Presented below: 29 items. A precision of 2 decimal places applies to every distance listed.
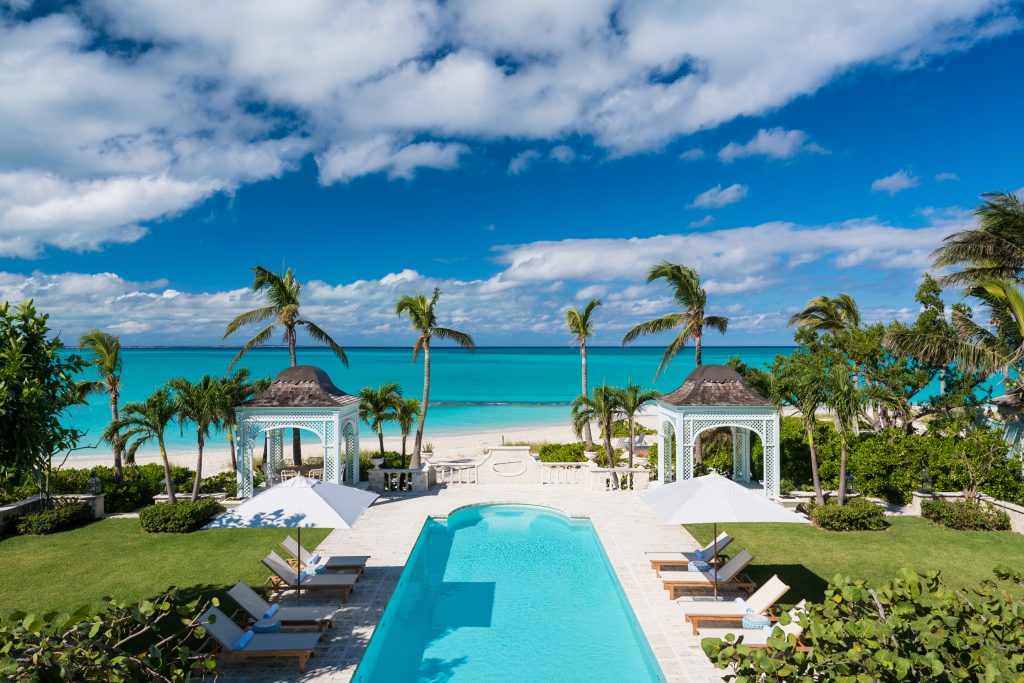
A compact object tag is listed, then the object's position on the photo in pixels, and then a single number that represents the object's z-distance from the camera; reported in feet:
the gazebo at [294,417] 60.44
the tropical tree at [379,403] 69.10
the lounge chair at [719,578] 35.06
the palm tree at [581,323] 90.43
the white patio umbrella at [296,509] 31.65
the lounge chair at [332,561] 38.60
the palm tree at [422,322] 71.97
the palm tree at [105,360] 57.98
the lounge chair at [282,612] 30.27
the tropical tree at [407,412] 71.15
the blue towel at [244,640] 27.37
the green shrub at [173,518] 49.62
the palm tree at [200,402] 54.85
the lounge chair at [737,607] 30.17
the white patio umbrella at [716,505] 32.22
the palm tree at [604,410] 68.90
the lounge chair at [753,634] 27.71
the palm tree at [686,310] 73.00
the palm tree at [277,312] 69.92
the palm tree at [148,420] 53.62
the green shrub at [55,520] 49.47
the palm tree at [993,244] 55.47
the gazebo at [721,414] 60.23
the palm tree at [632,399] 67.87
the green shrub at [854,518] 49.42
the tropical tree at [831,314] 99.18
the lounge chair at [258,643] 26.89
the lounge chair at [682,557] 38.78
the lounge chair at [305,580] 35.38
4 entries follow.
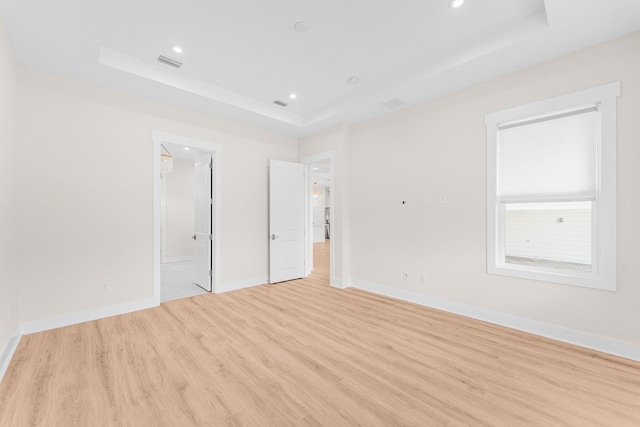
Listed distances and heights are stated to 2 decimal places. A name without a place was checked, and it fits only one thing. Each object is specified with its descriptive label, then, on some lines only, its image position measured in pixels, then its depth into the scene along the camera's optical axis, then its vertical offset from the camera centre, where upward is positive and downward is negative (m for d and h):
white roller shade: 2.70 +0.63
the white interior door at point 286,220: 5.09 -0.14
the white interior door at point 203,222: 4.57 -0.16
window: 2.55 +0.27
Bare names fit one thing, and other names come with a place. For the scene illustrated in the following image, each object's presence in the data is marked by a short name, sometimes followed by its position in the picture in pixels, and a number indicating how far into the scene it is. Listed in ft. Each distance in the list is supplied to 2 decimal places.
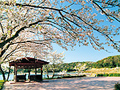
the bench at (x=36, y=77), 50.42
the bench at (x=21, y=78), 49.44
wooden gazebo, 48.09
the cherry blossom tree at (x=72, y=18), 16.47
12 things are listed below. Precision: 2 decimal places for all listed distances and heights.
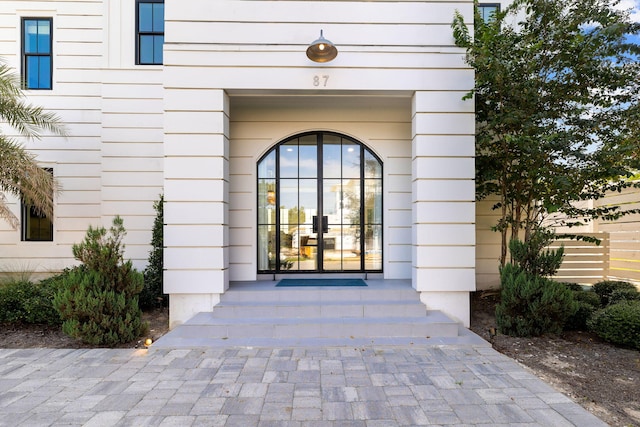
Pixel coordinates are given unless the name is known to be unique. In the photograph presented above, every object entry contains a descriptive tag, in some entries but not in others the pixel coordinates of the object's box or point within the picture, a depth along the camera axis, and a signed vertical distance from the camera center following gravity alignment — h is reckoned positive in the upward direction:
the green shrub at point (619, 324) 3.87 -1.27
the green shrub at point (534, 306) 4.18 -1.11
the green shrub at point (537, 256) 4.49 -0.49
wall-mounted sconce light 4.41 +2.38
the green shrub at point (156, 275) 5.57 -0.97
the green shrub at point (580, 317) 4.49 -1.34
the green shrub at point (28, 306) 4.47 -1.19
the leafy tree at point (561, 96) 4.54 +1.88
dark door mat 5.20 -1.01
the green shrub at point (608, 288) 5.27 -1.12
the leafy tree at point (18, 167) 4.96 +0.82
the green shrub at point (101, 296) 3.93 -0.94
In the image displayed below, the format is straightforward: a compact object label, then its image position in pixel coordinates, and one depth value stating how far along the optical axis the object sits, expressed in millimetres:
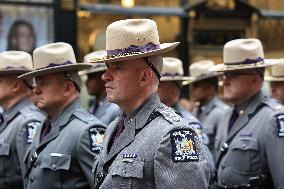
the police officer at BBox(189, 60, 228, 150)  19219
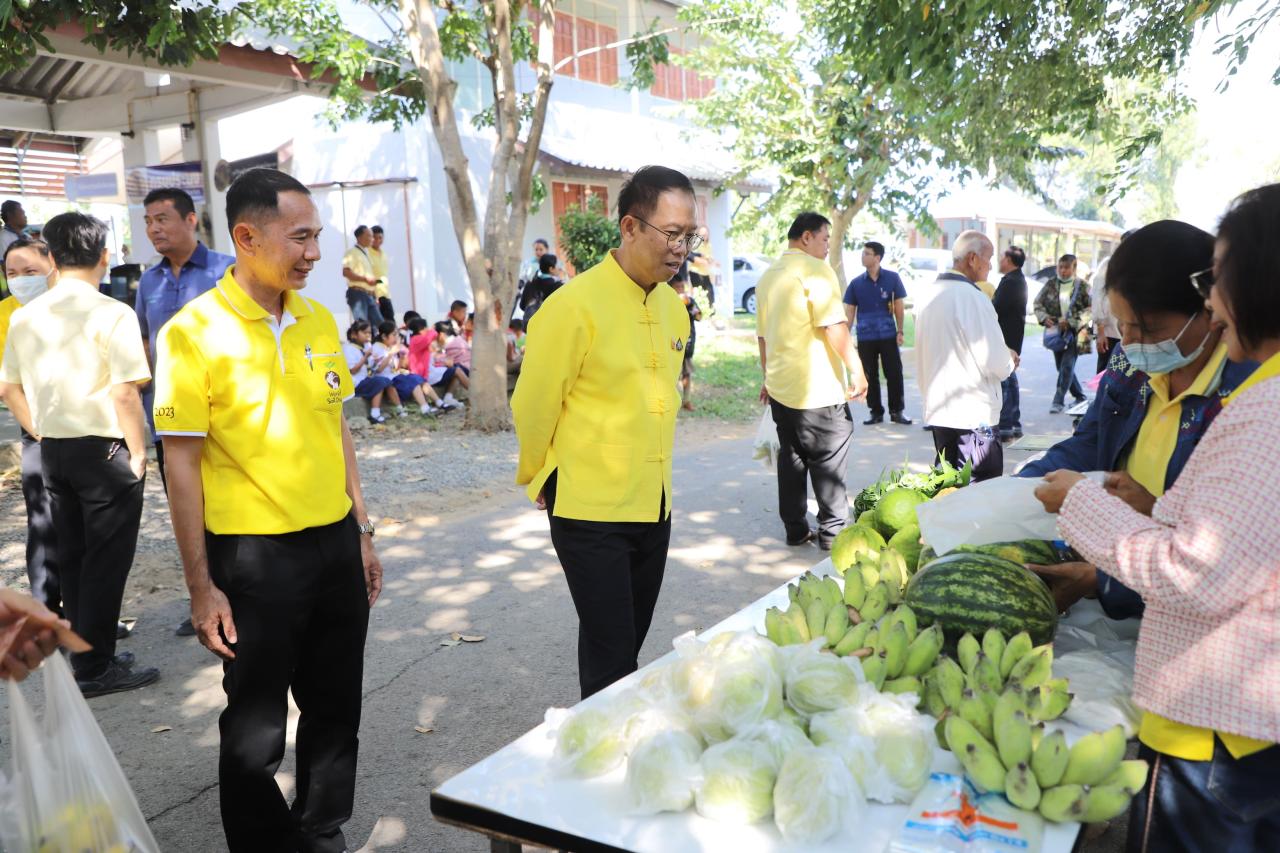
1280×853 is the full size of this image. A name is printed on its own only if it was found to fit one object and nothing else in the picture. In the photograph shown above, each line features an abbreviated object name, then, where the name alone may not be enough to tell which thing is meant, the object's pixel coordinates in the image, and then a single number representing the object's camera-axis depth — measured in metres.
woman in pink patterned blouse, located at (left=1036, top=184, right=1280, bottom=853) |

--------

■ Task statement ■
Look over the data and work out how many lines include the word "interior"; reply with the number only.

■ Finished task ■
2